**WHAT YOU NEED TO DO**: For this exercise, print the listing below exactly, without its pictures.

[[ DATASET SECTION, beginning ]]

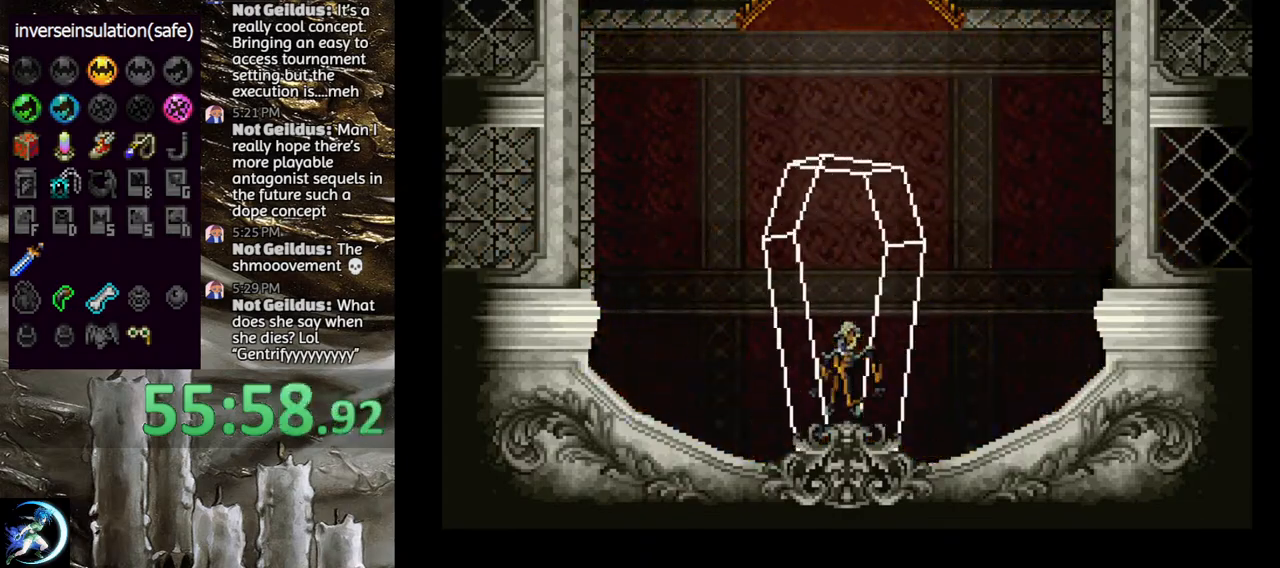
{"buttons": [], "left_stick": "center", "right_stick": "center", "events": []}
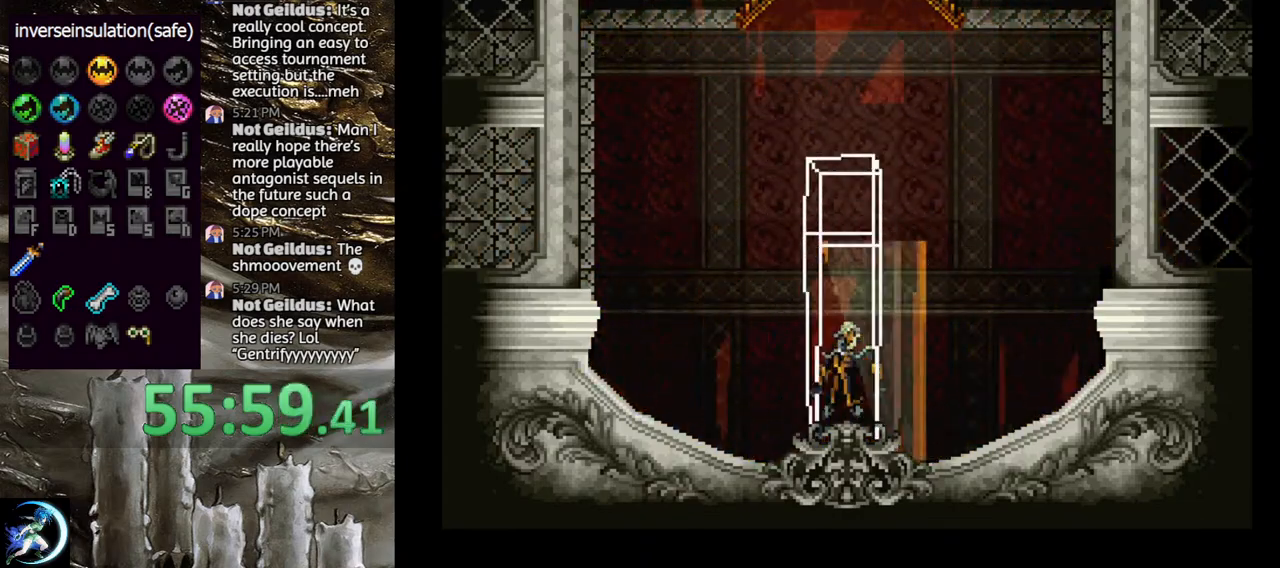
{"buttons": [], "left_stick": "center", "right_stick": "center", "events": []}
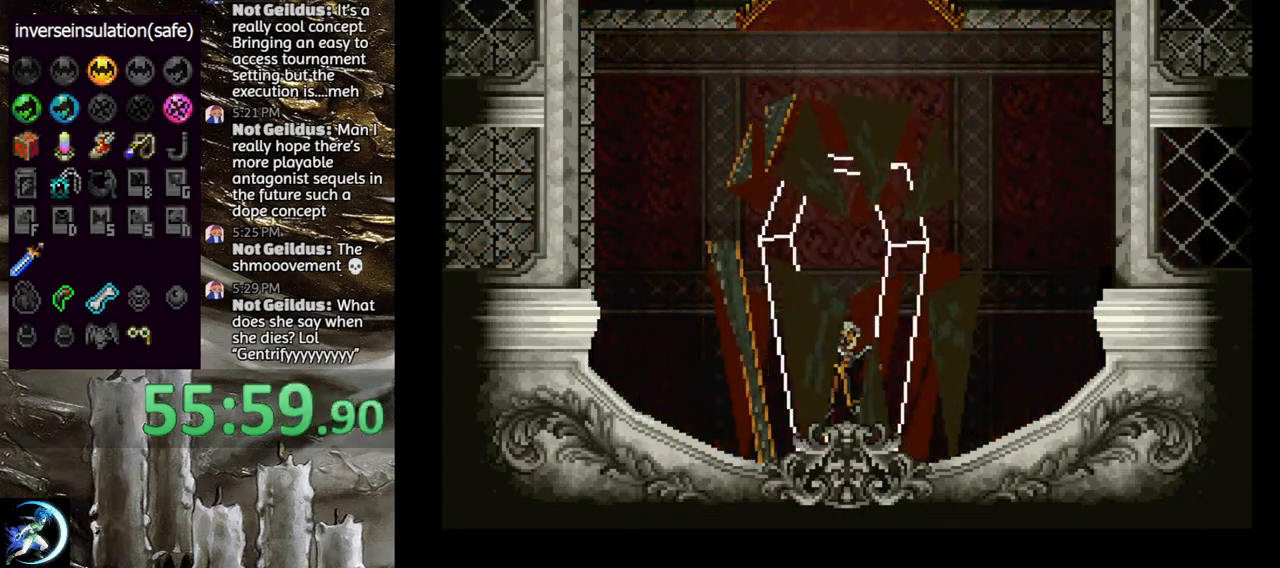
{"buttons": [], "left_stick": "center", "right_stick": "center", "events": []}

[[ DATASET SECTION, end ]]

**TASK RESPONSE**:
{"buttons": [], "left_stick": "center", "right_stick": "center", "events": []}
{"buttons": [], "left_stick": "center", "right_stick": "center", "events": []}
{"buttons": [], "left_stick": "center", "right_stick": "center", "events": []}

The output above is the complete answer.